Visitors to the farm in Morgan Hill can meet Andy himself, who gives tours of the land. Karp says the location is the key factor in producing delicious stone fruit.

“Where Andy grows, it’s warm enough during the day to sweeten the fruit, but cools down at night, which is crucial for letting the fruit stay on the tree to develop full color and flavor,” Karp said. He says the duo seek to attain “high flavor” in every bite, a Victorian term that connotes sweetness, acidity and aroma.

“Gentlemen would bond over fruit in the same way they would today over a game of golf or a bottle of wine,” Karp said.

Those gentlemen would likely be dismayed by the state of stone fruit in the grocery store aisle, where peaches and apricots are grown where land is cheap rather than ideal and picked before ripe, resulting in tougher, mealier, sour specimens.

In contrast, stone fruits in Andy’s Orchard are allowed to linger on the tree and picked at the last moment.
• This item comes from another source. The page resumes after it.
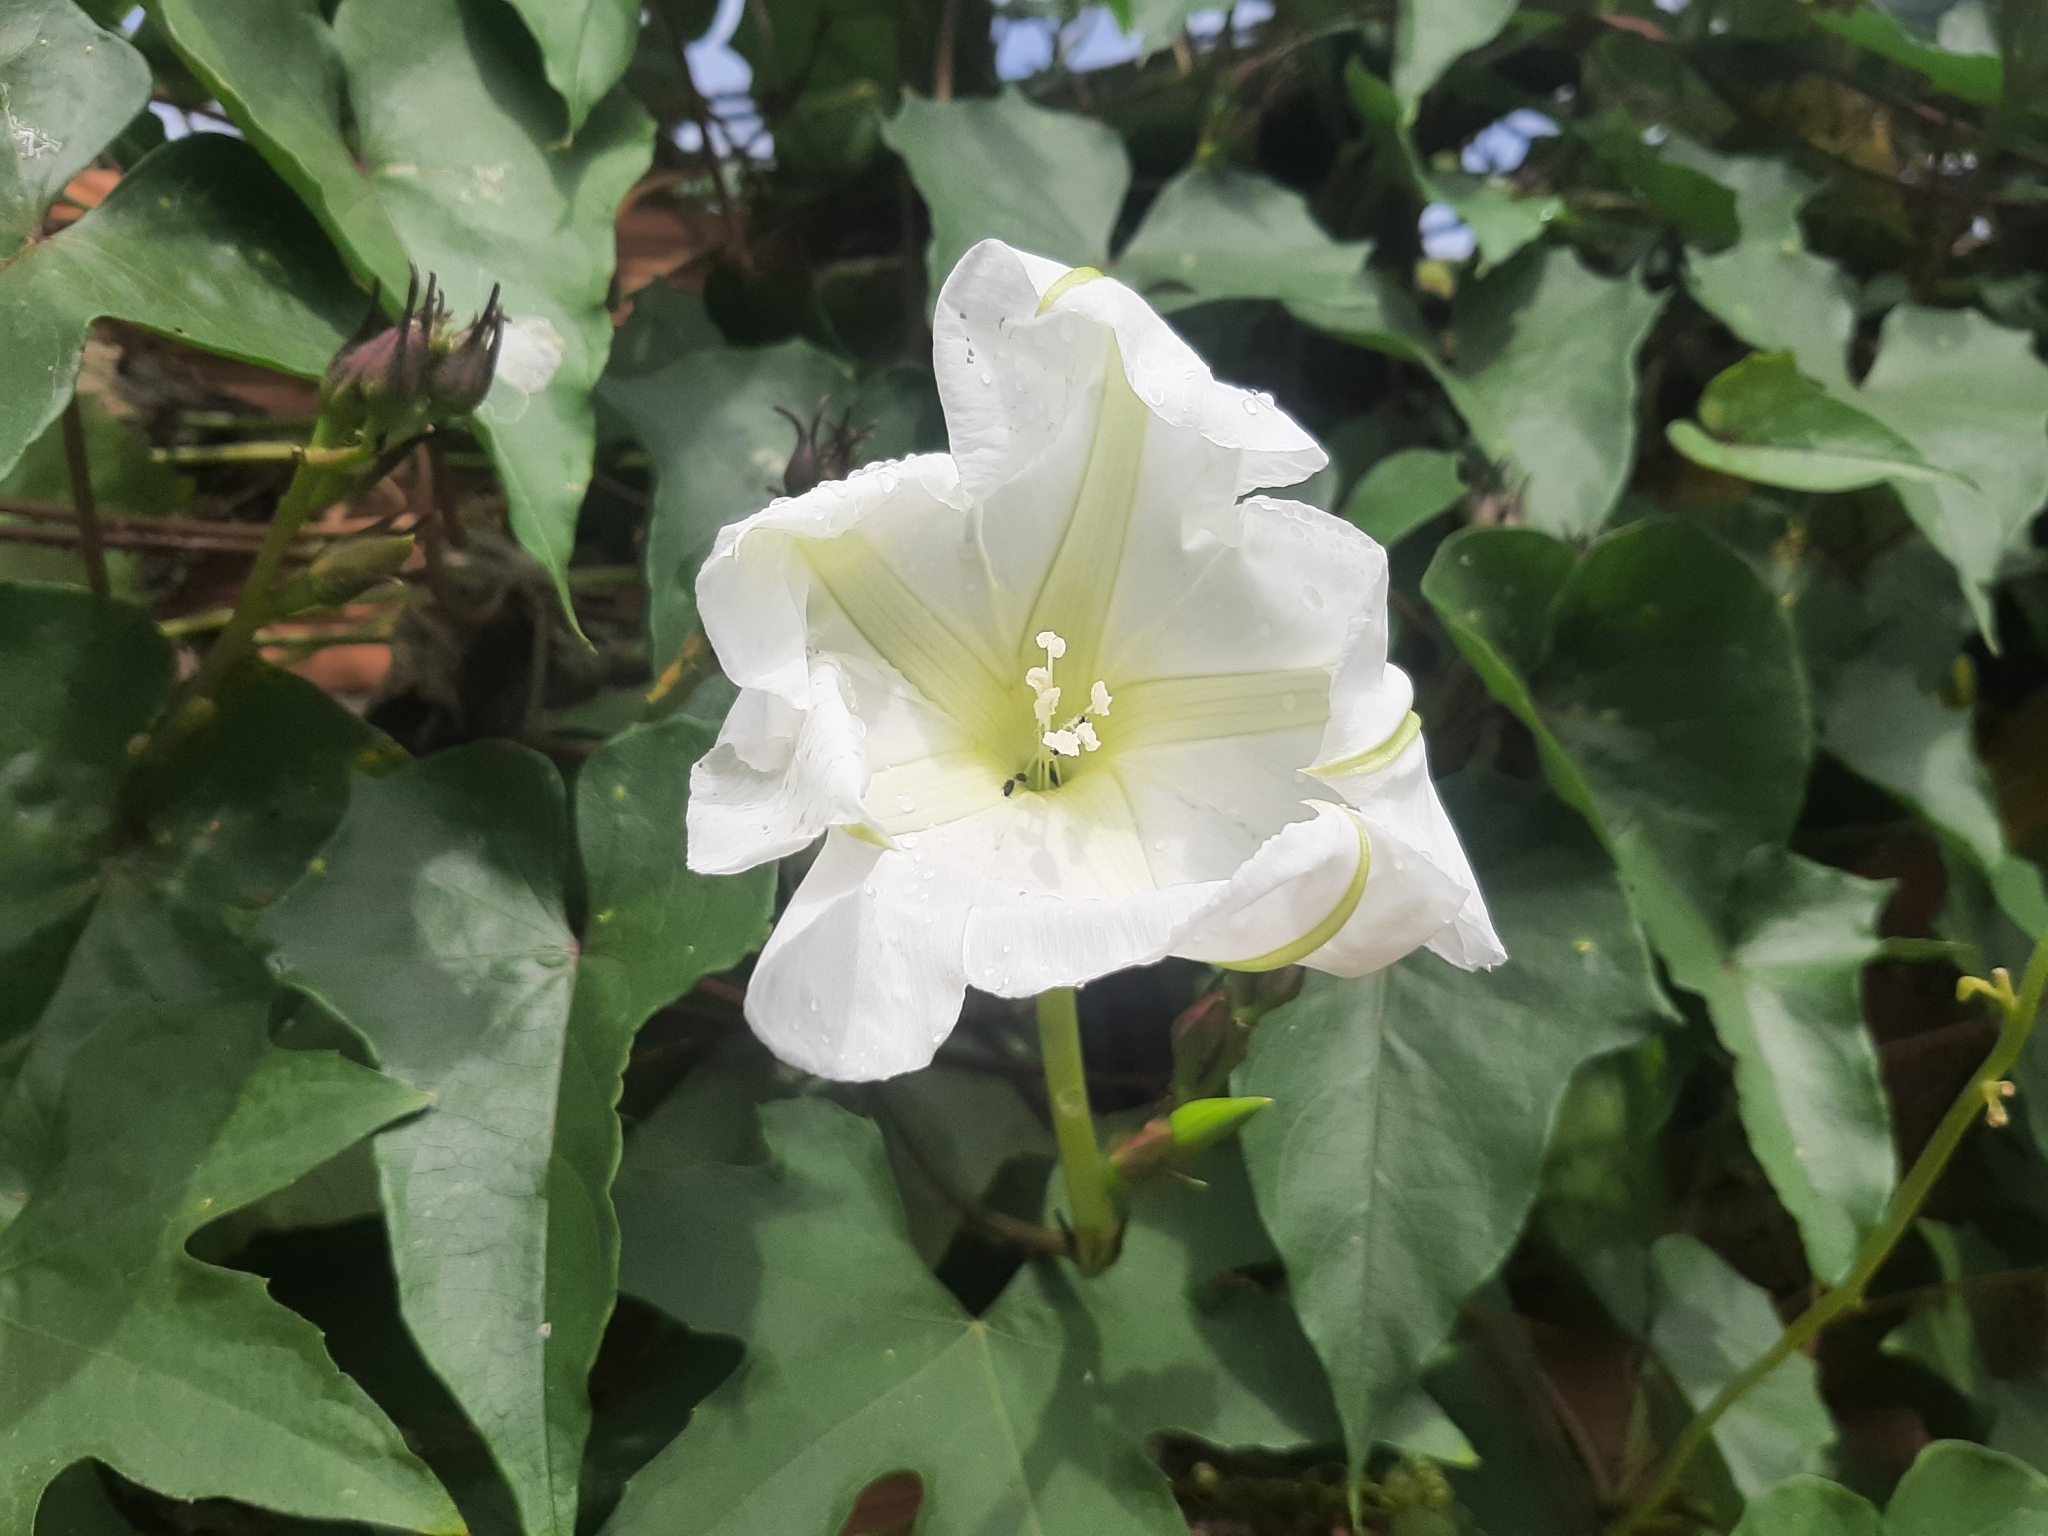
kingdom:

Each bite is soft, sweet and juicy. There is, of course, a downside to bringing boxes of tree-ripened fruit down the coast to Santa Monica – a short shelf life.

“Andy picks ripe to a fault,” Karp said.

Meaning anything brought home from the Wednesday market should be enjoyed immediately.

Santa Monica has four weekly farmers’ markets including the Wednesday Downtown market on Arizona Avenue between 4th and Ocean from 8:30 a.m. to 1:30 p.m., the Saturday Downtown market on Arizona Avenue between 4th and 2nd Streets from 8:00 a.m. to 1:00 p.m., the Saturday Virginia Ave. Park market at 2200 Virginia Avenue from 8:00 a.m. to 1:00 p.m., and the Sunday Main Street market at 2640 Main Street from 8:30 a.m. to 1:30 p.m.